Now we are fine. The plan is to expand the sensor network and reach about 20 devices, scattered across multiple places in my city. More information on sensor deployments in larger areas will be available soon.
Additionally, I’m collecting data from deployed sensors and plan to share packets, dashboards, and analytics in upcoming blog posts. I’ll use an interesting approach that can delve deeper into audio classification.
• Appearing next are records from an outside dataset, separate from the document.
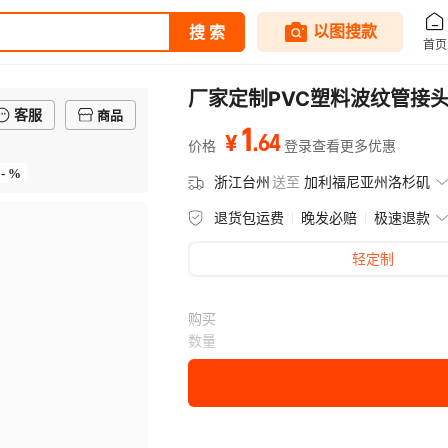
厂家定制PVC塑料波纹管接
客服
商品
1
.
64
¥
价格
登录查看更多优惠
- %
浙江台州
送至
加利福尼亚州洛杉矶
退货包运费
晚发必赔
极速退款
轻定制
购买
数量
The main idea is to match different sound pressure levels with detected audio classes. I hope to find a better way to describe noise pollution. Therefore, please continue to pay attention to more detailed failures in the future.
Meanwhile, you can read a preliminary paper about my soundscape research (headphones are a must).
This article has been proofread and edited using grammar to improve grammar and clarity.